> **TEXT EXCERPT**

New cash to tackle heavy boozing
New cash to tackle heavy boozing

A major cash injection will be used to tackle Kent's binge drinking problem.

The Kent Drug and Alcohol Action Team has been given £300,000 from the East and West Kent Primary Care Trusts.

The funding was announced this week as the Government’s new parental guidelines were unveiled on how to deal with teenage drinking.

Measures outlined in the national Youth Alcohol Action Plan include prosecuting parents who allow their children to drink in public and a recommendation to change the age limit at which parents should give children alcohol.

Currently the law states parents can give children aged over five alcohol in a private setting.

Now the Government is recommending the age limit be increased to 12 and over in the hope of encouraging a more moderate continental culture rather than a binge-drinking one.

Mother-of-three Catherine Butters from Sittingbourne believes it would be a good idea.

She said: “I totally agree with it. I think the limit should be up to 16 - that is when they are adult enough to know what they are doing. As parents you are totally responsible for children under 16. I would never have let my children drink alcohol. I never did as a child and it was something I passed onto them.”

The £300,000 from the East and West Kent PCTs to KDAAT will build on Kent County Council’s existing campaign to educate young people about the dangers of alcohol and drugs misuse.

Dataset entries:
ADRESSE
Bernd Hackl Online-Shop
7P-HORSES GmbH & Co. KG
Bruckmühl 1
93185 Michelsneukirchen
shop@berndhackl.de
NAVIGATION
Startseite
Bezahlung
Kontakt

> **TASK TO CARRY OUT**
Copy the passage of the article on Kent's binge drinking funding from "A major cash" to "a good idea.".

> **RESULT**
A major cash injection will be used to tackle Kent's binge drinking problem.

The Kent Drug and Alcohol Action Team has been given £300,000 from the East and West Kent Primary Care Trusts.

The funding was announced this week as the Government’s new parental guidelines were unveiled on how to deal with teenage drinking.

Measures outlined in the national Youth Alcohol Action Plan include prosecuting parents who allow their children to drink in public and a recommendation to change the age limit at which parents should give children alcohol.

Currently the law states parents can give children aged over five alcohol in a private setting.

Now the Government is recommending the age limit be increased to 12 and over in the hope of encouraging a more moderate continental culture rather than a binge-drinking one.

Mother-of-three Catherine Butters from Sittingbourne believes it would be a good idea.